5.5 Plausibility of the model
In order to check the plausibility of the new developed model, we use the Chi-square test of goodness of fit. Let \({\overset{\lower0.5em\hbox{$\smash{\scriptscriptstyle\frown}$}}{n} _{jk}}\), \({\overset{\lower0.5em\hbox{$\smash{\scriptscriptstyle\frown}$}}{n} _{kj}}\)and \({\overset{\lower0.5em\hbox{$\smash{\scriptscriptstyle\frown}$}}{n} _{0.jk}}\)denote the expected frequencies that can be obtained as \({\overset{\lower0.5em\hbox{$\smash{\scriptscriptstyle\frown}$}}{n} _{jk}}={n_{jk}}{\theta _{j.jk}}\), \({\overset{\lower0.5em\hbox{$\smash{\scriptscriptstyle\frown}$}}{n} _{kj}}={n_{kj}}{\theta _{k.kj}}\) and \({\overset{\lower0.5em\hbox{$\smash{\scriptscriptstyle\frown}$}}{n} _{o.jk}}={n_{o.jk}}{\theta _{o.jk}}\), where \({\theta _{j.jk}}\), \({\theta _{k.jk}}\)and \({\theta _{o.jk}}\) are defined in (5), (6) and (7), respectively. We define the following hypotheses.

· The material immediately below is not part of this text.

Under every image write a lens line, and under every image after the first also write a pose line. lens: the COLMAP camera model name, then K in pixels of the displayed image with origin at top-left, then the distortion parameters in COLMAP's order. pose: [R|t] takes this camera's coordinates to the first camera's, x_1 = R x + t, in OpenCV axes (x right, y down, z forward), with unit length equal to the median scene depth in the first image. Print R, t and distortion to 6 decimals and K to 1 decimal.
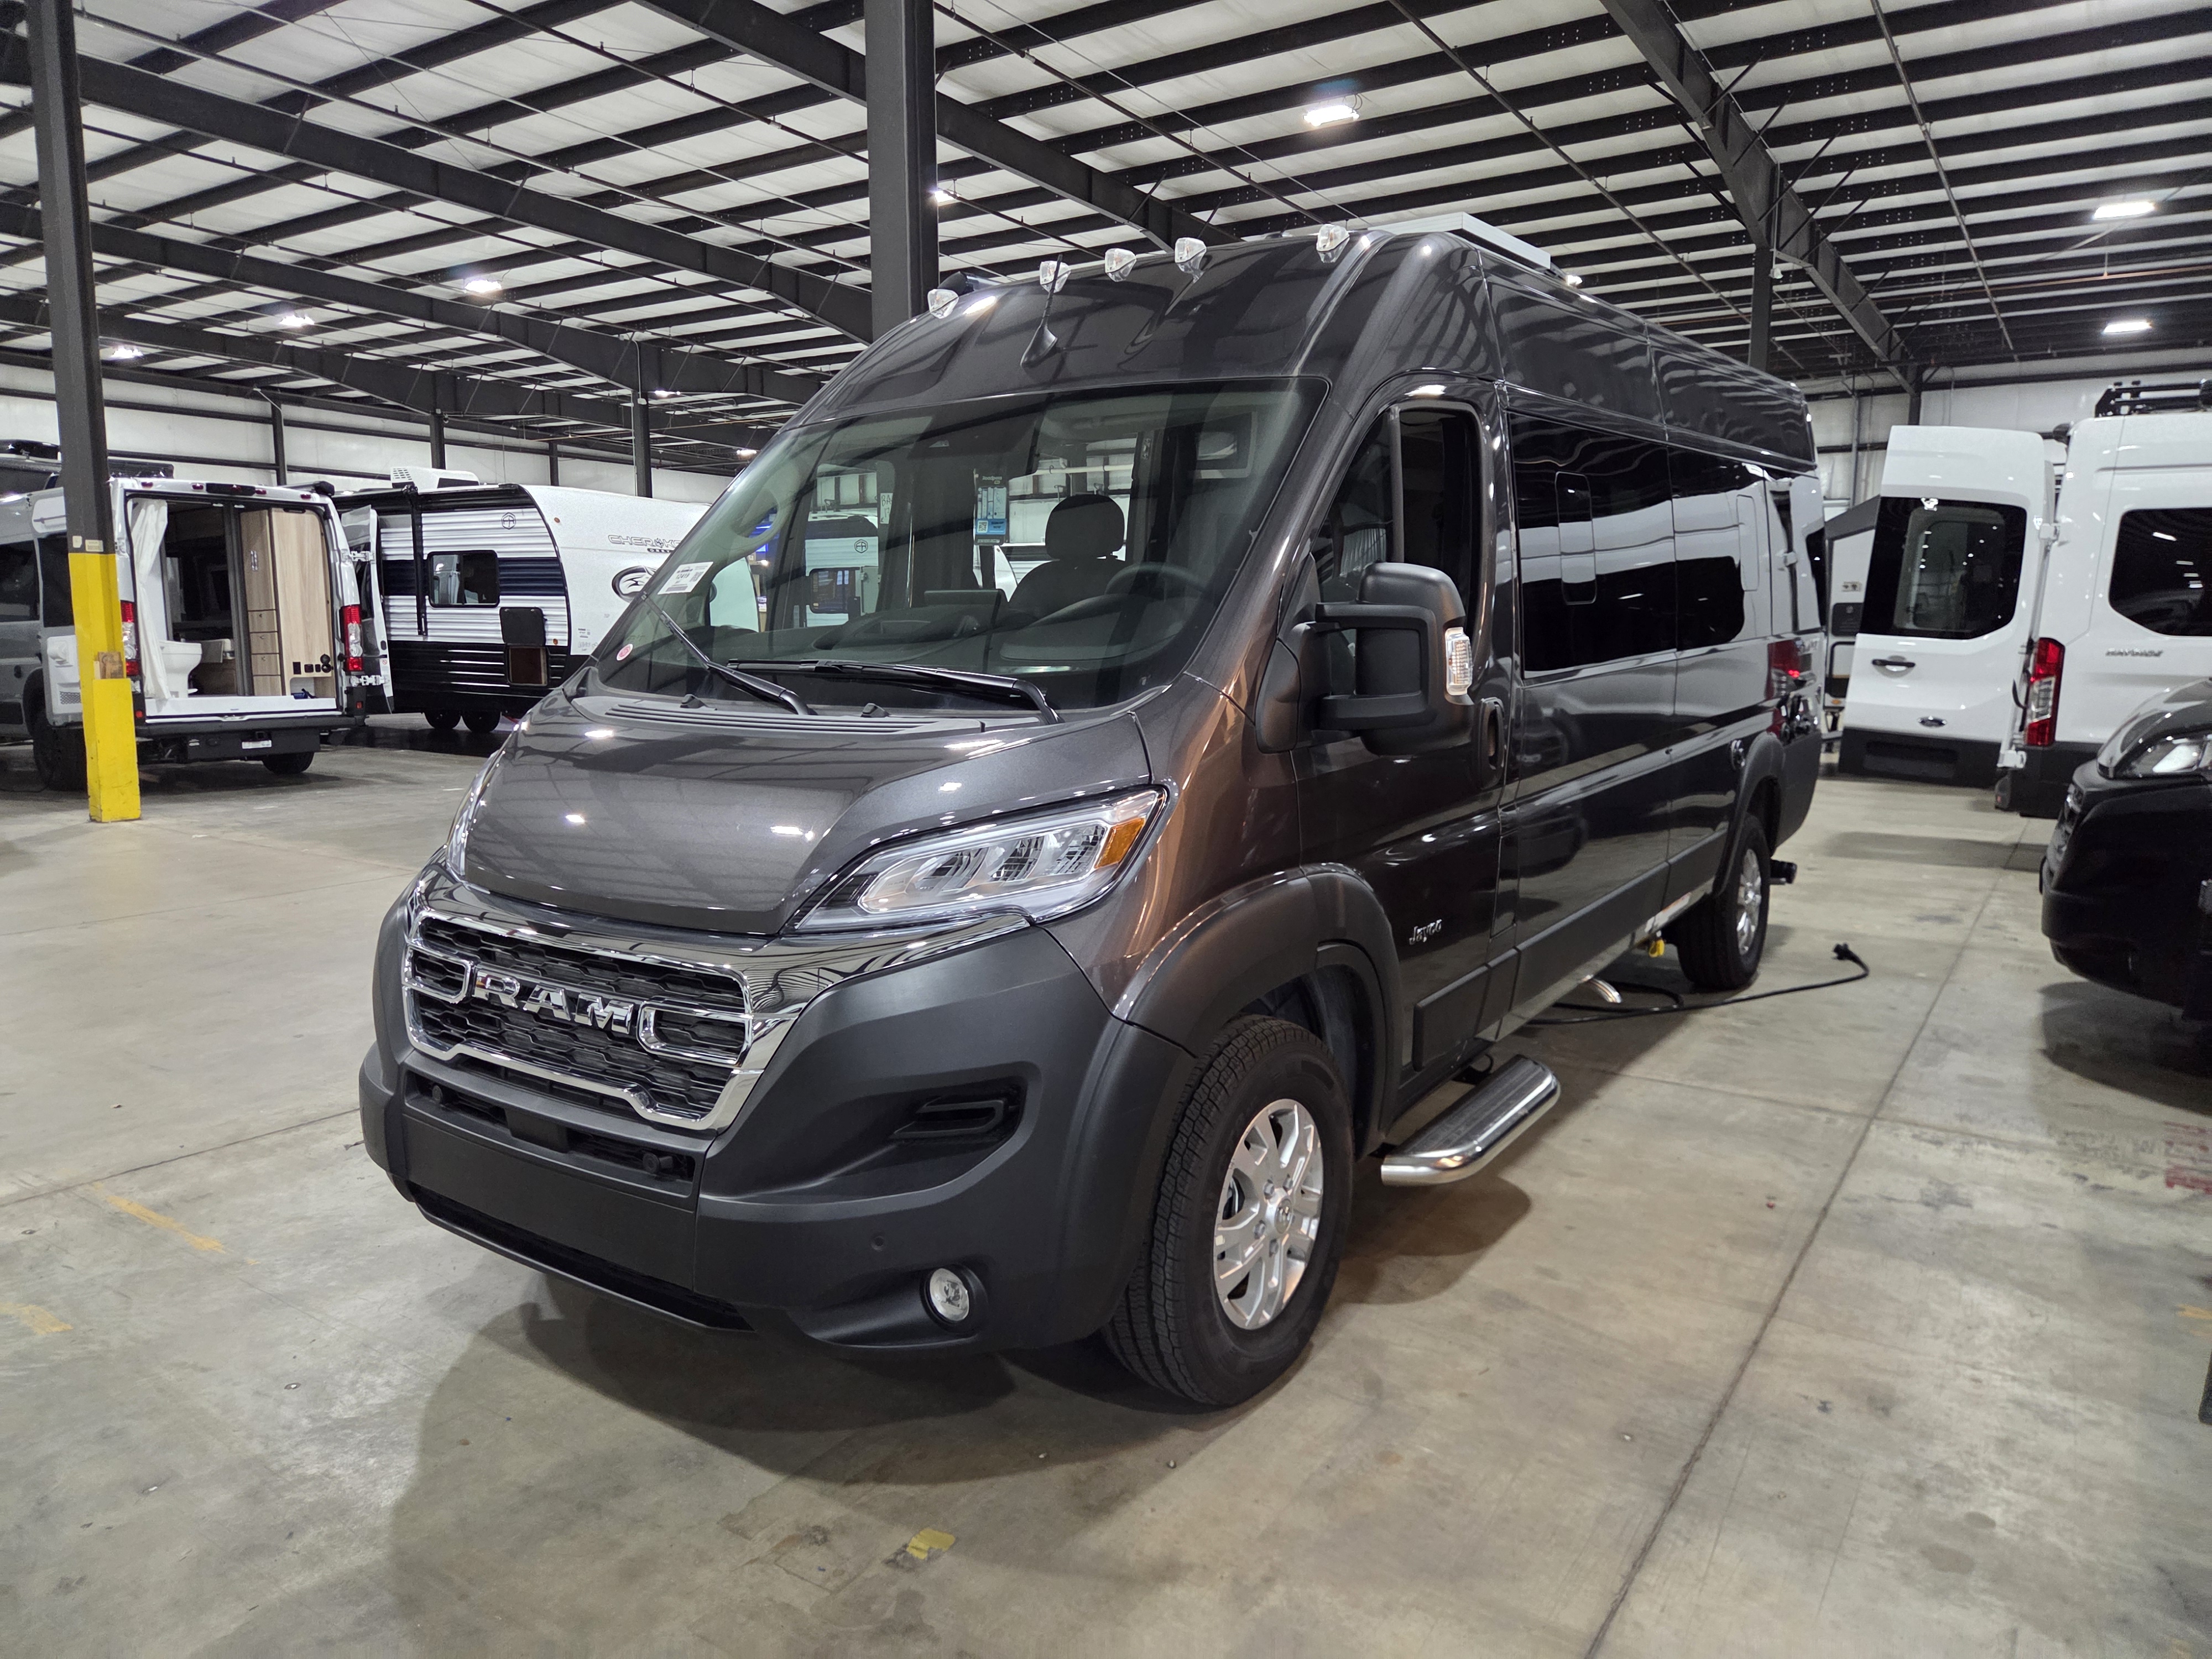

\({\chi ^2}=\sum\limits_{{j<k}}^{5} {\left[ {\frac{{{{\left\{ {{n_{jk}} - {{\overset{\lower0.5em\hbox{$\smash{\scriptscriptstyle\frown}$}}{n} }_{jk}}} \right\}}^2}}}{{{{\overset{\lower0.5em\hbox{$\smash{\scriptscriptstyle\frown}$}}{n} }_{jk}}}}+\frac{{{{\left\{ {{n_{kj}} - {{\overset{\lower0.5em\hbox{$\smash{\scriptscriptstyle\frown}$}}{n} }_{kj}}} \right\}}^2}}}{{{{\overset{\lower0.5em\hbox{$\smash{\scriptscriptstyle\frown}$}}{n} }_{kj}}}}+\frac{{{{\left\{ {{n_{o.jk}} - {{\overset{\lower0.5em\hbox{$\smash{\scriptscriptstyle\frown}$}}{n} }_{ojk}}} \right\}}^2}}}{{{{\overset{\lower0.5em\hbox{$\smash{\scriptscriptstyle\frown}$}}{n} }_{o.jk}}}}} \right]}\) with degrees of freedom, \(m(m - 2)\).
The obtained value of the Chi Square statistic for the Extended Weibull PC model is 7.227, with p-value is 0.94946. So according to decision rule, we conclude that the model under study is plausible and fit for the PC data.